The disease-prone cells can also be used to test experimental drugs that might alleviate the disorders in question, Verma says.

Non-biological delivery systems, like the layered double hydroxide (LDH) nanoparticles being developed by Professor Max Lu’s team at the Australian Institute for Nanotechnology and Bioengineering in Brisbane, may be an alternative for transporting messenger RNAs into cells to achieve transient synthesis of the pluripotency factors, without inserting the genes permanently into the host cell nucleus.

The iPS cell technique is implemented to generate mouse models of genetically complex disorders, via the usual intermediate step of creating chimaeric embryos by combining iPS cells with early embryos.

By selecting and mating chimaeric mice whose ovaries or testes are formed from iPS cells, researchers can produce pure breeding lines predisposed to the disease inherent in the original iPS cells.

But the presence of the c-Myc oncogene in the package of reprogramming genes also predisposes the mice to a variety of tumours associated with c-Myc mutations, so Verma’s team hopes to eliminate the oncogene from the pluripotency package.

Dispensing with retroviral vectors is another challenge. Verma says overseas researchers have induced reversion to pluripotency with adenoviruses, which do not integrate their genes in the host-cell’s genome.

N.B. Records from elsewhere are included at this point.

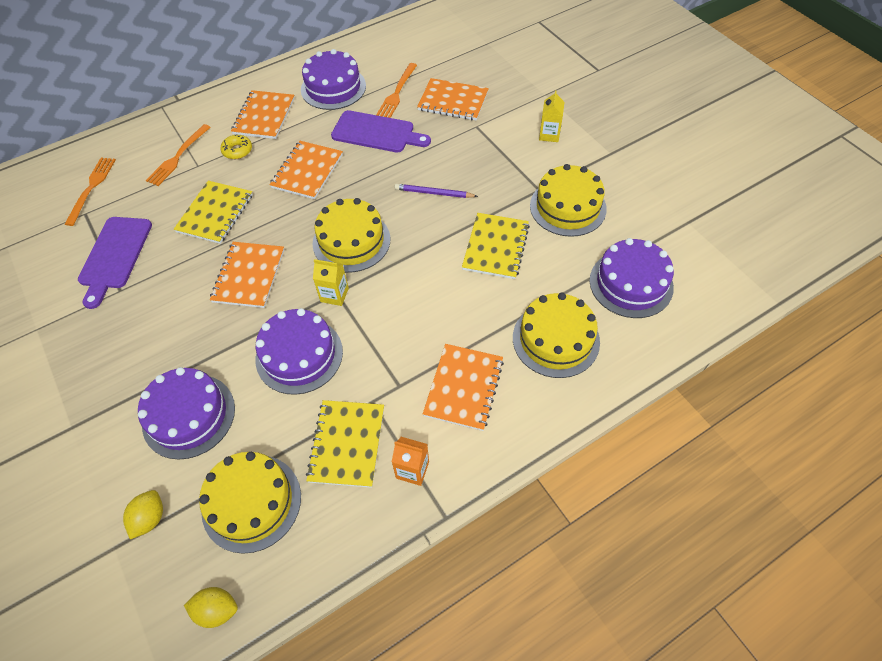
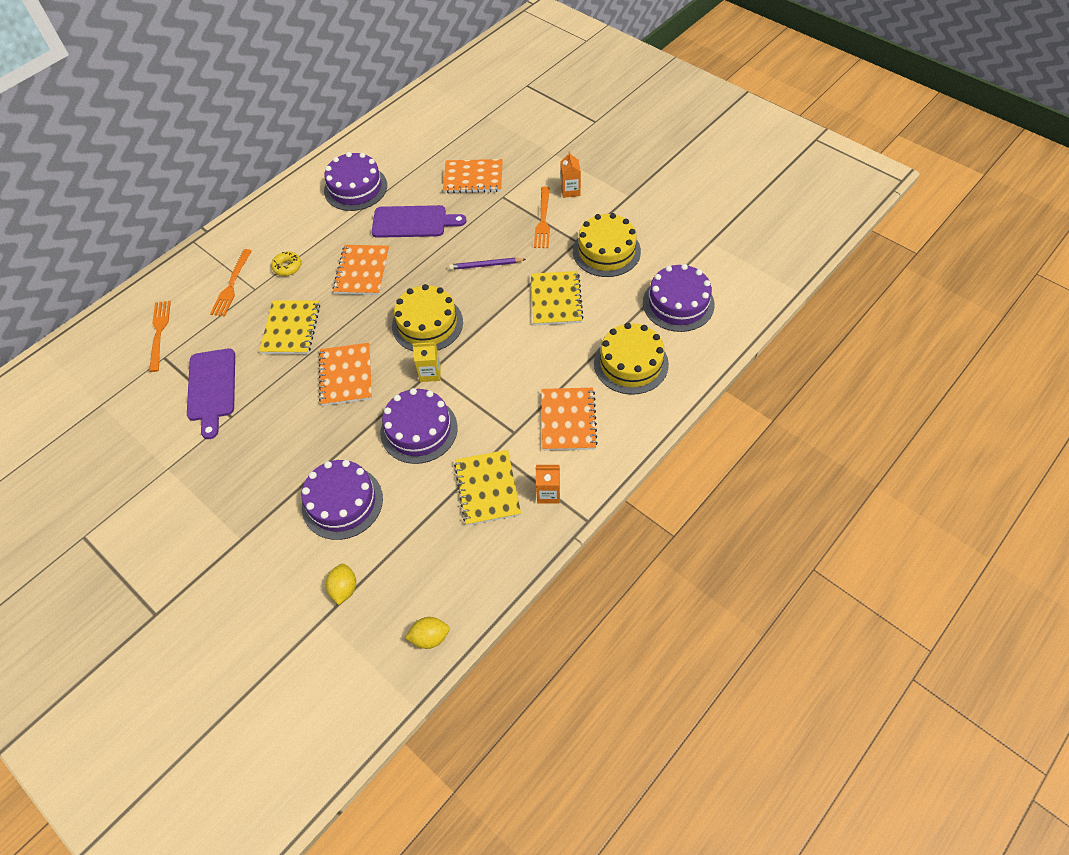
camera: 15 degrees left, 0 degrees up
yellow cake [199,452,301,554] -> none
orange notebook [231,90,295,139] -> none
orange fork [376,63,417,118] -> orange fork moved to [534,187,550,248]
yellow carton [539,90,564,142] -> orange carton [560,151,581,198]

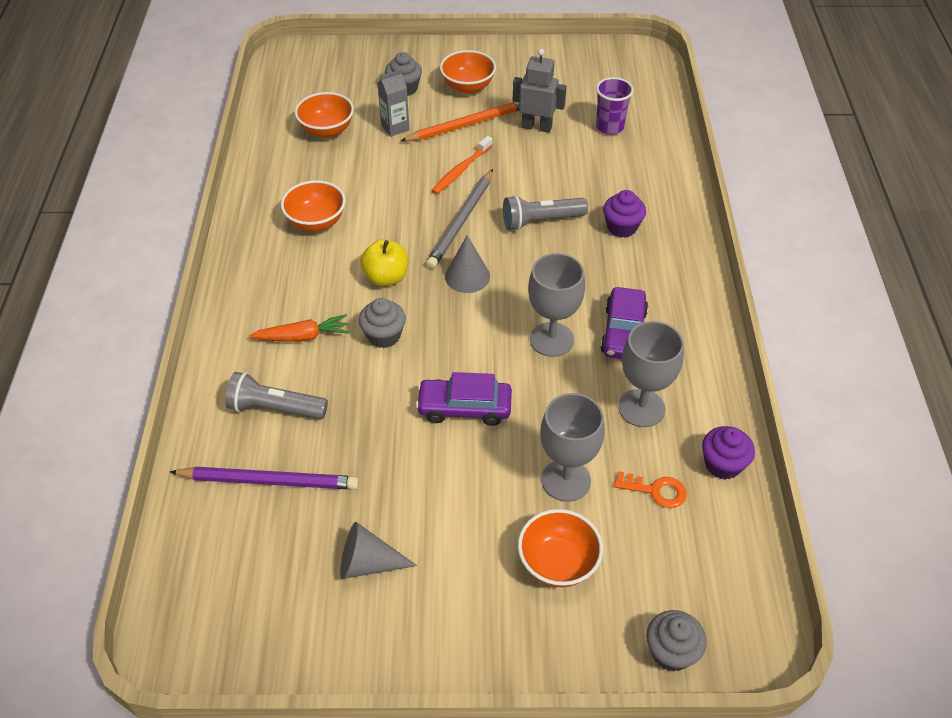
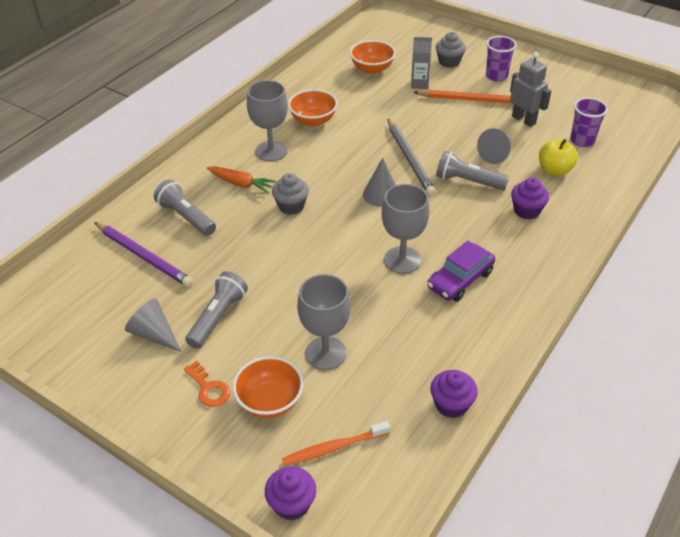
camera: 35 degrees right, 5 degrees down
yellow apple [360,239,408,286] -> yellow apple moved to [539,139,578,176]
purple car [416,372,512,426] -> none
grey pencil [426,169,493,269] -> grey pencil turned 75 degrees counterclockwise [388,119,436,195]
orange toothbrush [431,136,492,194] -> orange toothbrush moved to [282,421,390,466]
orange bowl [440,50,496,94] -> purple cup [486,36,517,82]
orange key [614,471,687,508] -> orange key moved to [184,361,230,407]
grey goblet [618,321,684,427] -> grey goblet moved to [247,80,288,161]
grey cupcake [646,610,707,672] -> purple cupcake [265,466,316,520]
none -> grey flashlight [185,271,248,349]
none -> grey cone [477,128,511,164]

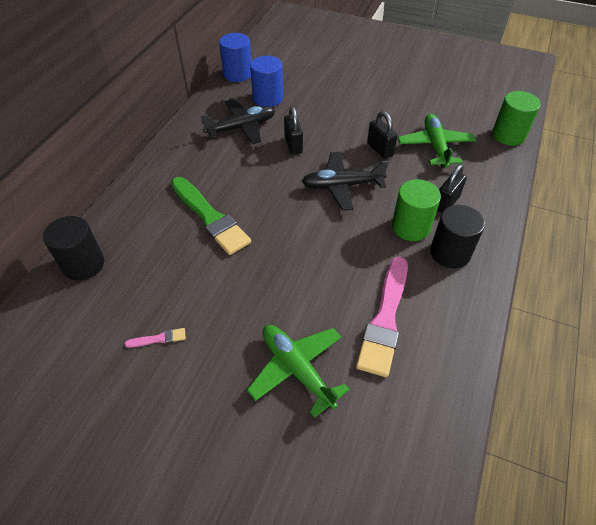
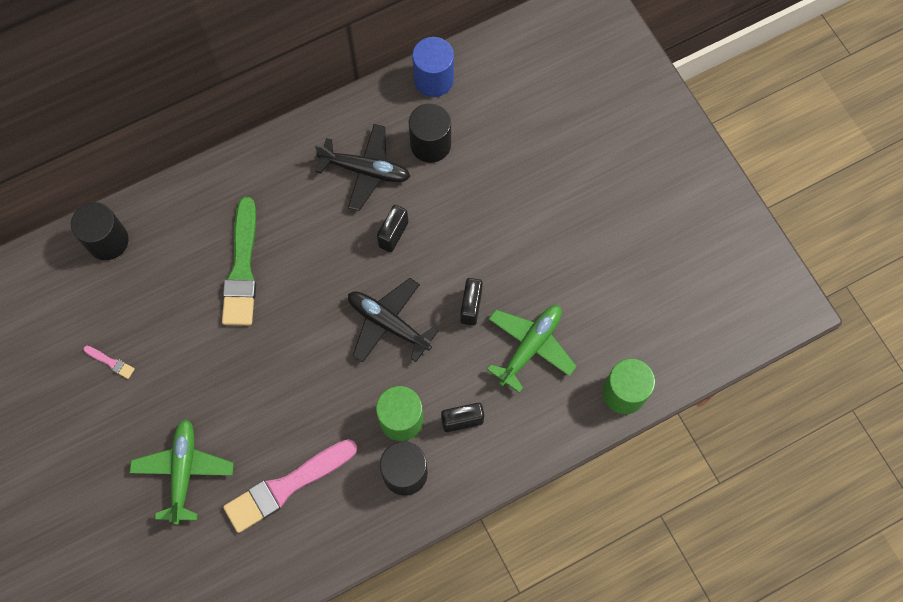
camera: 40 degrees right, 20 degrees up
blue cylinder [250,56,283,107] -> black cylinder [409,103,451,163]

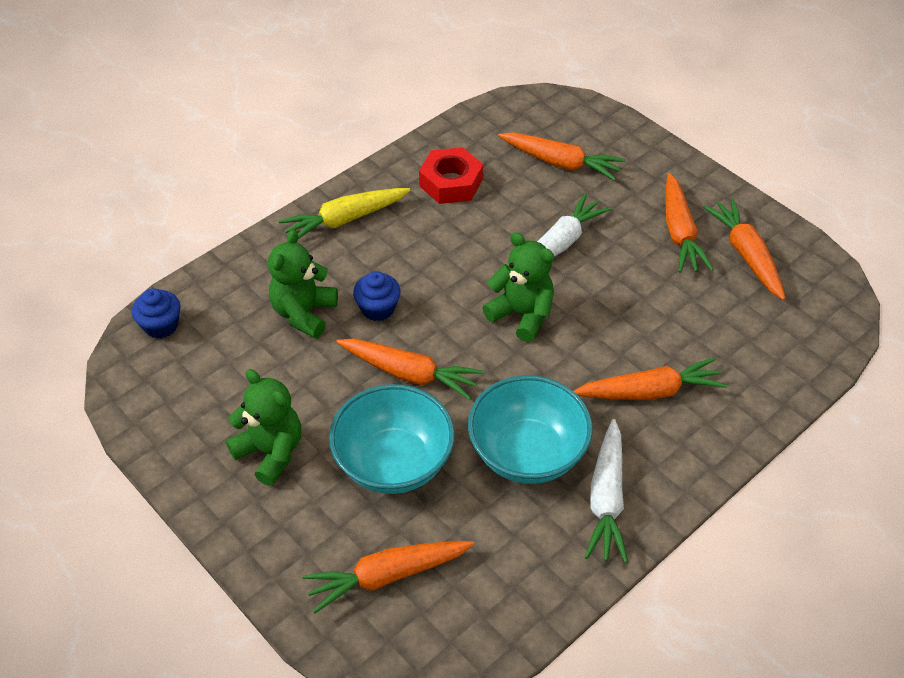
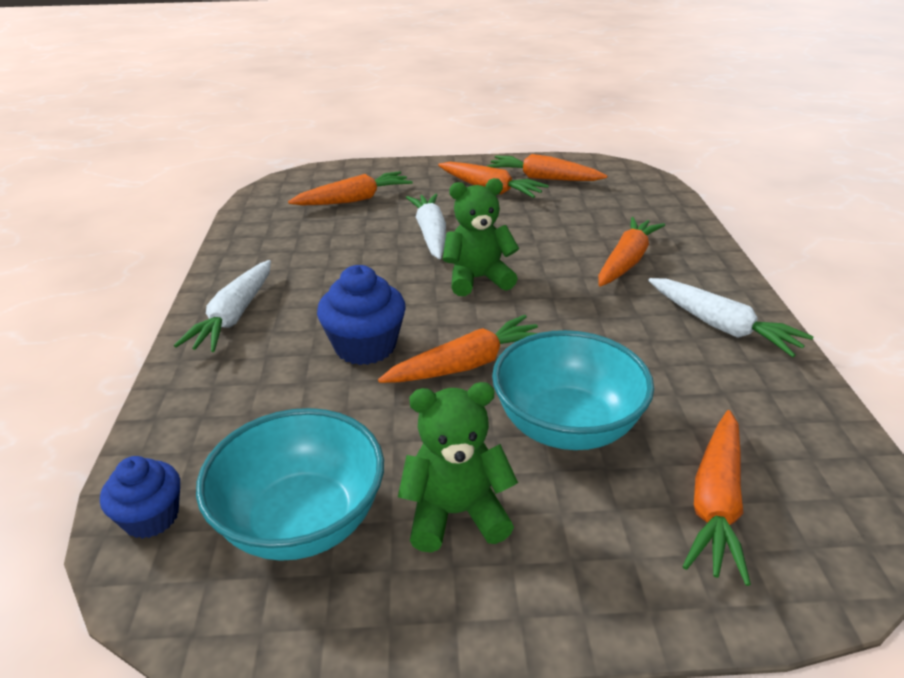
camera: 50 degrees left, 15 degrees down
green teddy bear [268,229,338,338] -> none
yellow carrot [279,188,411,239] -> white carrot [174,260,271,352]
blue cupcake [353,271,401,321] -> blue cupcake [317,265,406,365], size x1.52
red nut [419,147,483,204] -> none
turquoise bowl [468,375,593,484] -> turquoise bowl moved to [196,408,384,561]

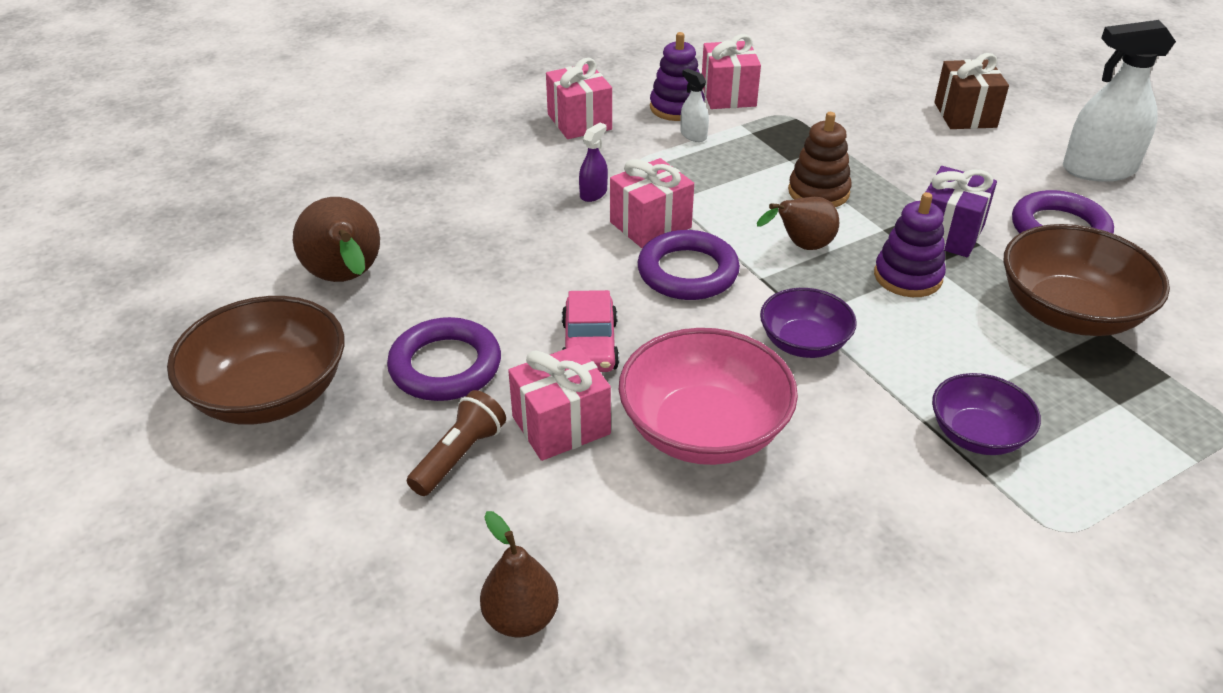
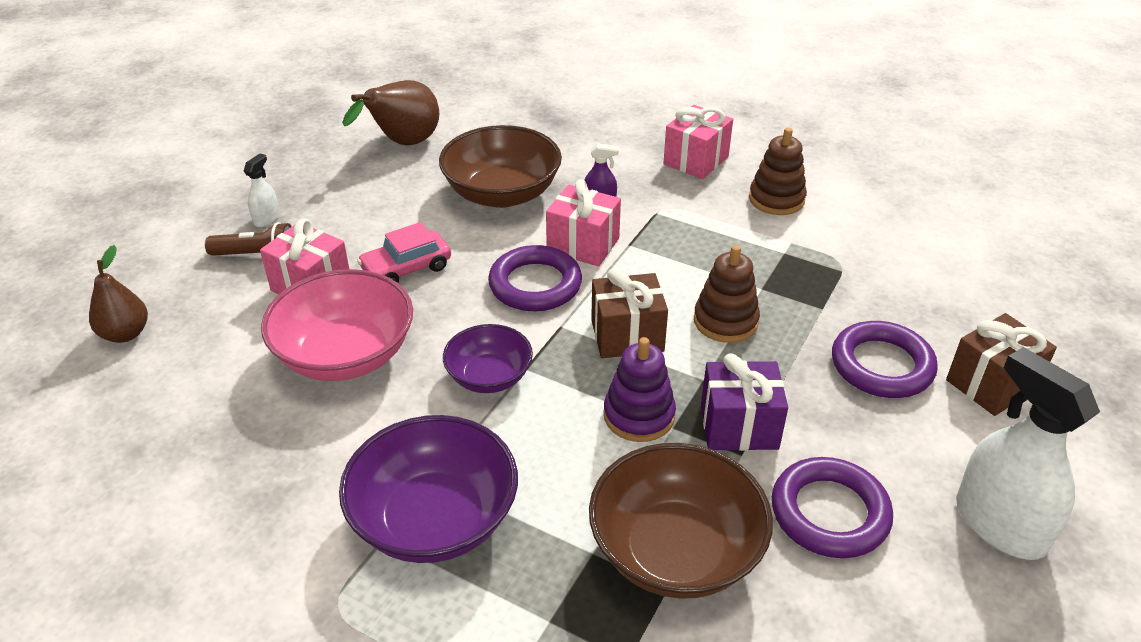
camera: 60 degrees right, 0 degrees up
brown bowl [167,296,344,425] -> brown bowl moved to [439,125,562,208]
purple ring [387,317,501,401] -> purple ring moved to [832,321,938,398]
purple stacking toy [650,32,705,121] -> brown stacking toy [749,128,807,215]
white spray bottle [680,68,709,142] -> white spray bottle moved to [244,154,280,227]
pink gift [702,34,761,109] -> none
brown pear [757,197,839,250] -> brown gift [591,268,668,358]
purple bowl [932,373,1041,455] -> purple bowl [339,415,518,563], size x1.68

In September, the NSW and Victorian governments funded the Verma laboratory and colleagues in Sydney to produce human iPS cells. “They’ll be happy with their investment, because it took us only around four months,” he says.

The ultimate aim is to identify how mutations derange normal cell function, then perform personalised gene therapy with iPS cells made from the patient’s own fibroblasts, after correcting the inherited genetic error.